Slaying of prison guard spurs separate review

Gregoire questions whether prison had adequate staff

Gov. Chris Gregoire and  Corrections Secretary Eldon Vail hold a press briefing Monday in Olympia.  (Associated Press)

OLYMPIA – Gov. Chris Gregoire has called for an independent review of the murder of Monroe Corrections Officer Jayme Biendl, who was found strangled Sunday in the prison chapel.

The inmate suspected of killing her is a sex offender serving life in prison for the abduction and rape of a Spokane-area real estate agent in 1995.

At a press conference with Corrections Secretary Eldon Vail on Monday, Gregoire praised Biendl as someone who “made the ultimate sacrifice” while serving as a state worker. She said there’s no indication the murder could be traced to recent state budget cuts, because Monroe hasn’t had any, but added: “Are we adequately staffed? That’s the question.”

Biendl was found strangled in the office of the prison chapel about an hour after she failed to turn in her radio and keys at the end of her shift. Also about an hour earlier, Byron Scherf, a rapist serving a life sentence under the three-strikes law, had been found in the chapel after the evening count. Scherf said he was planning an escape and was placed in special confinement.

Vail said corrections officers didn’t search the whole chapel when Scherf was apprehended because “they thought they had just prevented an escape.” Although Biendl reportedly had complained to prison officials that the post at the chapel wasn’t safe, that position has been a single-person post for at least 15 years, Vail said.
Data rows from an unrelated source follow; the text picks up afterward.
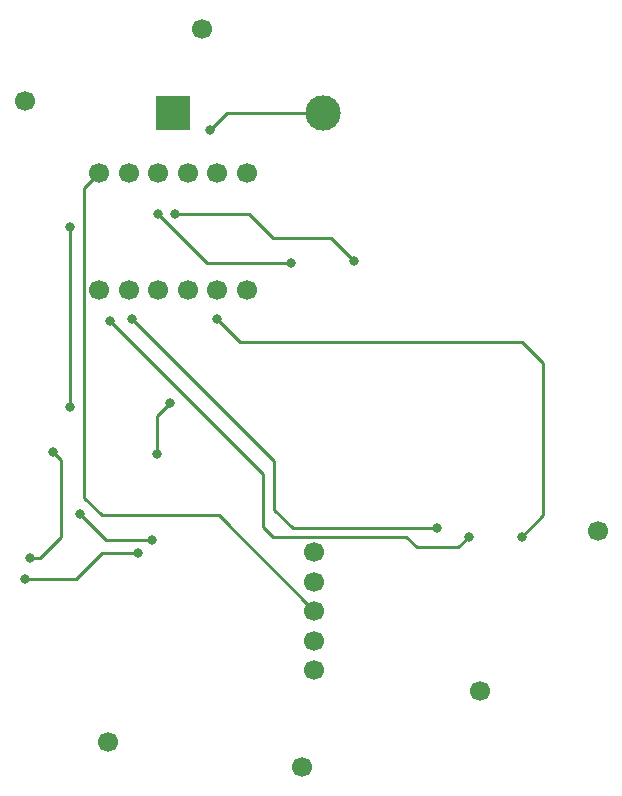
<source format=gbl>
%TF.GenerationSoftware,KiCad,Pcbnew,7.0.1*%
%TF.CreationDate,2023-05-06T14:01:27-04:00*%
%TF.ProjectId,digital_compass,64696769-7461-46c5-9f63-6f6d70617373,rev?*%
%TF.SameCoordinates,Original*%
%TF.FileFunction,Copper,L2,Bot*%
%TF.FilePolarity,Positive*%
%FSLAX46Y46*%
G04 Gerber Fmt 4.6, Leading zero omitted, Abs format (unit mm)*
G04 Created by KiCad (PCBNEW 7.0.1) date 2023-05-06 14:01:27*
%MOMM*%
%LPD*%
G01*
G04 APERTURE LIST*
%TA.AperFunction,ComponentPad*%
%ADD10C,1.700000*%
%TD*%
%TA.AperFunction,ComponentPad*%
%ADD11R,3.000000X3.000000*%
%TD*%
%TA.AperFunction,ComponentPad*%
%ADD12C,3.000000*%
%TD*%
%TA.AperFunction,ViaPad*%
%ADD13C,0.800000*%
%TD*%
%TA.AperFunction,Conductor*%
%ADD14C,0.250000*%
%TD*%
G04 APERTURE END LIST*
D10*
%TO.P,U4,1,VCC*%
%TO.N,Net-(SW1-A)*%
X105500000Y-123000000D03*
%TO.P,U4,2,GND*%
%TO.N,GND*%
X105500000Y-120500000D03*
%TO.P,U4,3,SCL*%
%TO.N,Net-(U3-HV1)*%
X105500000Y-118000000D03*
%TO.P,U4,4,SDA*%
%TO.N,Net-(U3-HV2)*%
X105500000Y-115500000D03*
%TO.P,U4,5,DRDY*%
%TO.N,unconnected-(U4-DRDY-Pad5)*%
X105500000Y-113000000D03*
%TD*%
%TO.P,U3,1,LV1*%
%TO.N,Net-(U2-PA9_A5_D5_SCL)*%
X87300000Y-90800000D03*
%TO.P,U3,2,LV2*%
%TO.N,Net-(U2-PA8_A4_D4_SDA)*%
X89800000Y-90800000D03*
%TO.P,U3,3,LV*%
%TO.N,Net-(U2-3V3)*%
X92300000Y-90800000D03*
%TO.P,U3,4,GND*%
%TO.N,GND*%
X94800000Y-90800000D03*
%TO.P,U3,5,LV3*%
%TO.N,Net-(U2-PB08_A6_D6_TX)*%
X97300000Y-90800000D03*
%TO.P,U3,6,LV4*%
%TO.N,unconnected-(U3-LV4-Pad6)*%
X99800000Y-90800000D03*
%TO.P,U3,7,HV4*%
%TO.N,unconnected-(U3-HV4-Pad7)*%
X99800000Y-80900000D03*
%TO.P,U3,8,HV3*%
%TO.N,Net-(U3-HV3)*%
X97300000Y-80900000D03*
%TO.P,U3,9,GND*%
%TO.N,GND*%
X94800000Y-80900000D03*
%TO.P,U3,10,HV*%
%TO.N,Net-(SW1-A)*%
X92300000Y-80900000D03*
%TO.P,U3,11,HV2*%
%TO.N,Net-(U3-HV2)*%
X89800000Y-80900000D03*
%TO.P,U3,12,HV1*%
%TO.N,Net-(U3-HV1)*%
X87300000Y-80900000D03*
%TD*%
%TO.P,U5,1,PWR1*%
%TO.N,Net-(SW1-A)*%
X88000000Y-129100000D03*
%TO.P,U5,2,PWR2*%
X104500000Y-131200000D03*
%TO.P,U5,3,Din*%
%TO.N,Net-(U5-Din)*%
X96000000Y-68700000D03*
%TO.P,U5,4,Dout*%
%TO.N,unconnected-(U5-Dout-Pad4)*%
X81000000Y-74800000D03*
%TO.P,U5,5,GND1*%
%TO.N,GND*%
X119500000Y-124800000D03*
%TO.P,U5,6,GND2*%
X129500000Y-111200000D03*
%TD*%
D11*
%TO.P,BT1,1,+*%
%TO.N,+9V*%
X93550000Y-75850000D03*
D12*
%TO.P,BT1,2,-*%
%TO.N,GND*%
X106250000Y-75850000D03*
%TD*%
D13*
%TO.N,Net-(SW1-A)*%
X93300000Y-100400000D03*
X92200000Y-104700000D03*
X85700000Y-109800000D03*
X91800000Y-112000000D03*
%TO.N,Net-(U3-HV2)*%
X84800000Y-85500000D03*
X84800000Y-100700000D03*
%TO.N,GND*%
X96700000Y-77300000D03*
%TO.N,Net-(U2-PA8_A4_D4_SDA)*%
X115900000Y-110975500D03*
X90100000Y-93300000D03*
%TO.N,Net-(U2-PA9_A5_D5_SCL)*%
X88200000Y-93400000D03*
X118600000Y-111700000D03*
%TO.N,Net-(U2-PB08_A6_D6_TX)*%
X123100000Y-111700000D03*
X97300000Y-93300000D03*
%TO.N,Net-(U2-3V3)*%
X108900000Y-88400000D03*
X93700000Y-84400000D03*
%TO.N,Net-(SW1-A)*%
X92300000Y-84400000D03*
X103500000Y-88500000D03*
%TO.N,Net-(SW1-B)*%
X90600000Y-113100000D03*
X81000000Y-115300000D03*
X81400000Y-113500000D03*
X83400000Y-104500000D03*
%TD*%
D14*
%TO.N,Net-(SW1-A)*%
X92200000Y-101500000D02*
X93300000Y-100400000D01*
X92200000Y-104700000D02*
X92200000Y-101500000D01*
X87900000Y-112000000D02*
X85700000Y-109800000D01*
X91800000Y-112000000D02*
X87900000Y-112000000D01*
%TO.N,Net-(U3-HV2)*%
X84800000Y-100700000D02*
X84800000Y-85500000D01*
%TO.N,Net-(U3-HV1)*%
X87300000Y-80900000D02*
X86000000Y-82200000D01*
X86000000Y-82200000D02*
X86000000Y-108400000D01*
X86000000Y-108400000D02*
X87500000Y-109900000D01*
X87500000Y-109900000D02*
X97400000Y-109900000D01*
X97400000Y-109900000D02*
X105500000Y-118000000D01*
%TO.N,GND*%
X106250000Y-75850000D02*
X98150000Y-75850000D01*
X98150000Y-75850000D02*
X96700000Y-77300000D01*
%TO.N,Net-(U2-PA8_A4_D4_SDA)*%
X102100000Y-109400000D02*
X103675500Y-110975500D01*
X90100000Y-93300000D02*
X102100000Y-105300000D01*
X103675500Y-110975500D02*
X115900000Y-110975500D01*
X102100000Y-105300000D02*
X102100000Y-109400000D01*
%TO.N,Net-(U2-PA9_A5_D5_SCL)*%
X117700000Y-112600000D02*
X118600000Y-111700000D01*
X101200000Y-106400000D02*
X101200000Y-110900000D01*
X114200000Y-112600000D02*
X117700000Y-112600000D01*
X101200000Y-110900000D02*
X102000000Y-111700000D01*
X113300000Y-111700000D02*
X114200000Y-112600000D01*
X88200000Y-93400000D02*
X101200000Y-106400000D01*
X102000000Y-111700000D02*
X113300000Y-111700000D01*
%TO.N,Net-(U2-PB08_A6_D6_TX)*%
X124900000Y-109900000D02*
X123100000Y-111700000D01*
X124900000Y-97000000D02*
X124900000Y-108400000D01*
X123100000Y-95200000D02*
X124900000Y-97000000D01*
X124900000Y-108400000D02*
X124900000Y-109900000D01*
X97300000Y-93300000D02*
X99200000Y-95200000D01*
X99200000Y-95200000D02*
X123100000Y-95200000D01*
%TO.N,Net-(U2-3V3)*%
X100000000Y-84400000D02*
X102000000Y-86400000D01*
X102000000Y-86400000D02*
X106900000Y-86400000D01*
X106900000Y-86400000D02*
X108900000Y-88400000D01*
X93700000Y-84400000D02*
X100000000Y-84400000D01*
%TO.N,Net-(SW1-A)*%
X92300000Y-84400000D02*
X96400000Y-88500000D01*
X96400000Y-88500000D02*
X103500000Y-88500000D01*
%TO.N,Net-(SW1-B)*%
X81000000Y-115300000D02*
X85300000Y-115300000D01*
X84100000Y-105200000D02*
X84100000Y-111700000D01*
X82300000Y-113500000D02*
X81400000Y-113500000D01*
X87500000Y-113100000D02*
X90600000Y-113100000D01*
X84100000Y-111700000D02*
X82300000Y-113500000D01*
X85300000Y-115300000D02*
X87500000Y-113100000D01*
X83400000Y-104500000D02*
X84100000Y-105200000D01*
%TD*%
M02*

</source>
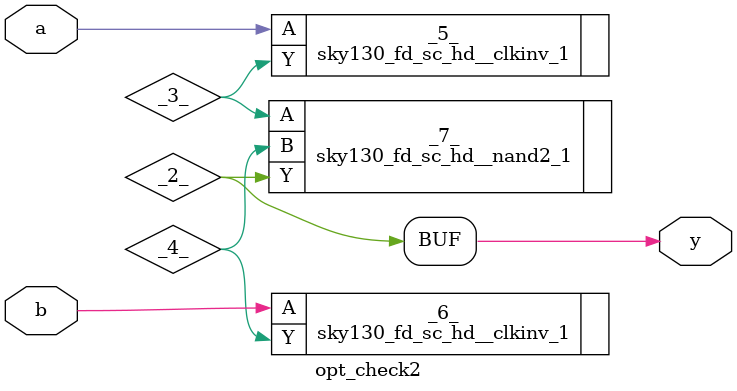
<source format=v>
/* Generated by Yosys 0.7 (git sha1 61f6811, gcc 6.2.0-11ubuntu1 -O2 -fdebug-prefix-map=/build/yosys-OIL3SR/yosys-0.7=. -fstack-protector-strong -fPIC -Os) */

module opt_check2(a, b, y);
  wire _0_;
  wire _1_;
  wire _2_;
  wire _3_;
  wire _4_;
  input a;
  input b;
  output y;
  sky130_fd_sc_hd__clkinv_1 _5_ (
    .A(_0_),
    .Y(_3_)
  );
  sky130_fd_sc_hd__clkinv_1 _6_ (
    .A(_1_),
    .Y(_4_)
  );
  sky130_fd_sc_hd__nand2_1 _7_ (
    .A(_3_),
    .B(_4_),
    .Y(_2_)
  );
  assign _0_ = a;
  assign _1_ = b;
  assign y = _2_;
endmodule

</source>
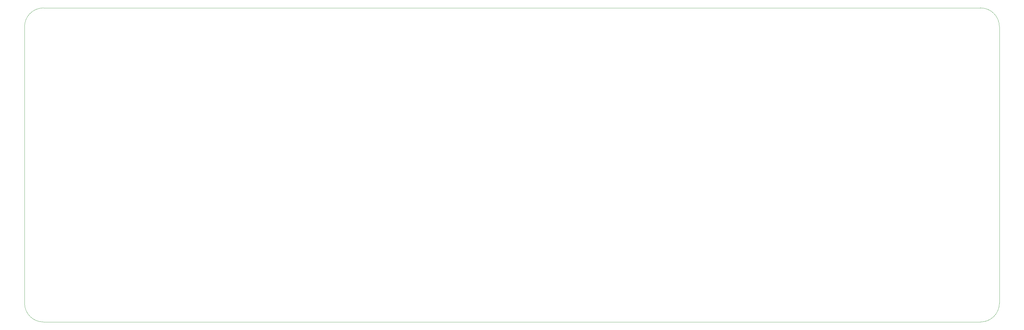
<source format=gm1>
G04 #@! TF.GenerationSoftware,KiCad,Pcbnew,7.0.7*
G04 #@! TF.CreationDate,2024-06-25T14:53:43-04:00*
G04 #@! TF.ProjectId,AOML_AB_3.0_reorganized-v3,414f4d4c-5f41-4425-9f33-2e305f72656f,3*
G04 #@! TF.SameCoordinates,Original*
G04 #@! TF.FileFunction,Profile,NP*
%FSLAX46Y46*%
G04 Gerber Fmt 4.6, Leading zero omitted, Abs format (unit mm)*
G04 Created by KiCad (PCBNEW 7.0.7) date 2024-06-25 14:53:43*
%MOMM*%
%LPD*%
G01*
G04 APERTURE LIST*
G04 #@! TA.AperFunction,Profile*
%ADD10C,0.100000*%
G04 #@! TD*
G04 APERTURE END LIST*
D10*
X58000000Y-86000000D02*
X356000000Y-86000000D01*
X362000000Y-92000000D02*
G75*
G03*
X356000000Y-86000000I-6000000J0D01*
G01*
X362000000Y-92000000D02*
X362000000Y-180000000D01*
X52000000Y-180000000D02*
X52000000Y-92000000D01*
X58000000Y-86000000D02*
G75*
G03*
X52000000Y-92000000I0J-6000000D01*
G01*
X356000000Y-186000000D02*
X58000000Y-186000000D01*
X356000000Y-186000000D02*
G75*
G03*
X362000000Y-180000000I0J6000000D01*
G01*
X52000000Y-180000000D02*
G75*
G03*
X58000000Y-186000000I6000000J0D01*
G01*
M02*

</source>
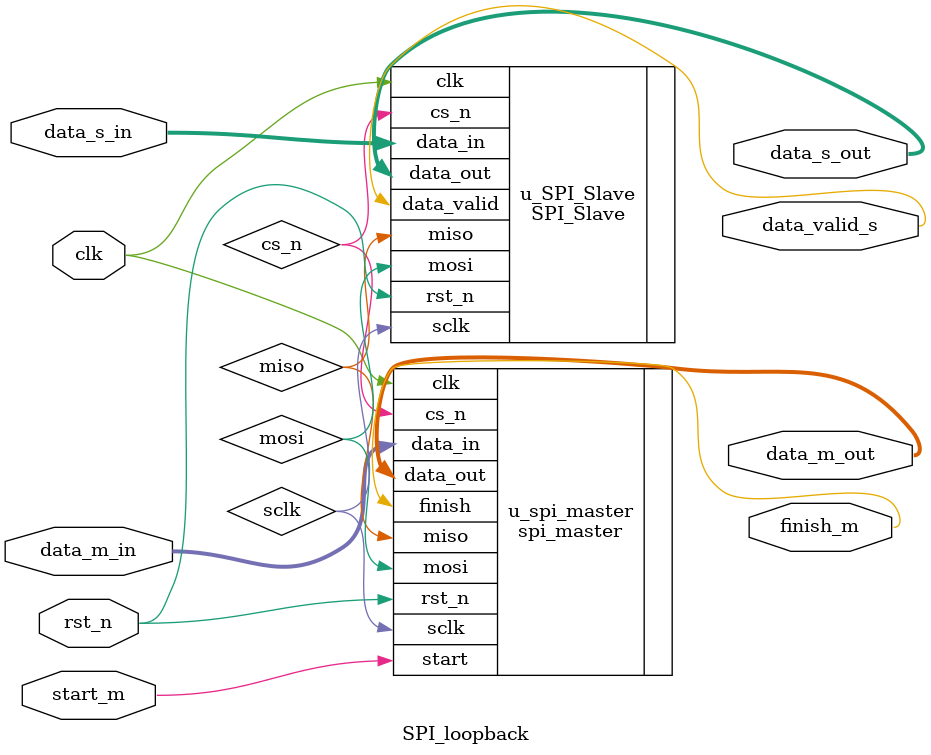
<source format=v>

`timescale 1ns/1ps

module SPI_loopback
#(
	parameter	CLK_FREQUENCE	= 50_000_000		,	
				SPI_FREQUENCE	= 5_000_000			,	
				DATA_WIDTH		= 8					,	
				CPOL			= 0					,	
				CPHA			= 0					 	
)
(
	input							clk			,
	input							rst_n		,
	input		[DATA_WIDTH-1:0]	data_m_in	,
	input		[DATA_WIDTH-1:0]	data_s_in	,
	input							start_m		,
	output							finish_m	,
	output		[DATA_WIDTH-1:0]	data_m_out	,
	output		[DATA_WIDTH-1:0]	data_s_out	,
	output							data_valid_s	 
);

wire				miso	;
wire				mosi	;
wire				cs_n	;
wire				sclk	;

spi_master 
#(
	.CLK_FREQUENCE (CLK_FREQUENCE ),
	.SPI_FREQUENCE (SPI_FREQUENCE ),
	.DATA_WIDTH    (DATA_WIDTH    ),
	.CPOL          (CPOL          ),
	.CPHA          (CPHA          ) 
)
u_spi_master(
	.clk      (clk      ),
	.rst_n    (rst_n    ),
	.data_in  (data_m_in  ),
	.start    (start_m    ),
	.miso     (miso     ),
	.sclk     (sclk     ),
	.cs_n     (cs_n     ),
	.mosi     (mosi     ),
	.finish   (finish_m   ),
	.data_out (data_m_out )
);

SPI_Slave 
#(
	.CLK_FREQUENCE (CLK_FREQUENCE ),
	.SPI_FREQUENCE (SPI_FREQUENCE ),
	.DATA_WIDTH    (DATA_WIDTH    ),
	.CPOL          (CPOL          ),
	.CPHA          (CPHA          ) 
)
u_SPI_Slave(
	.clk        (clk        ),
	.rst_n      (rst_n      ),
	.data_in    (data_s_in    ),
	.sclk       (sclk       ),
	.cs_n       (cs_n       ),
	.mosi       (mosi       ),
	.miso       (miso       ),
	.data_valid (data_valid_s ),
	.data_out   (data_s_out   )
);

endmodule

</source>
Monroe police are investigating the murder and the Corrections Department is doing a standard incident review, Gregoire said. But she has also asked the National Institute of Corrections for “a complete outside investigation.”

“We must find out what happened at Monroe and take whatever steps necessary to make sure it doesn’t happen again,” she said. “Today is the day in which we honor the sacrifice of this young woman. I don’t want to talk about budget cuts today.”

Scherf, 52, has a long history of violent sexual assault. In 1997, a Spokane County judge sentenced him to life without chance of parole after a three-day, nonjury trial in which he was convicted of the kidnapping and rape two years earlier of a 37-year-old woman near Spangle.

Scherf, then an Eastern Washington University student, had found her picture in a Spokane Realtors catalog and lured her by saying he was interested in looking at a home for sale. Inside the home, he forced her at gunpoint into his car trunk, drove her near Spangle, raped her and threatened to kill her and her daughter if she reported the attack.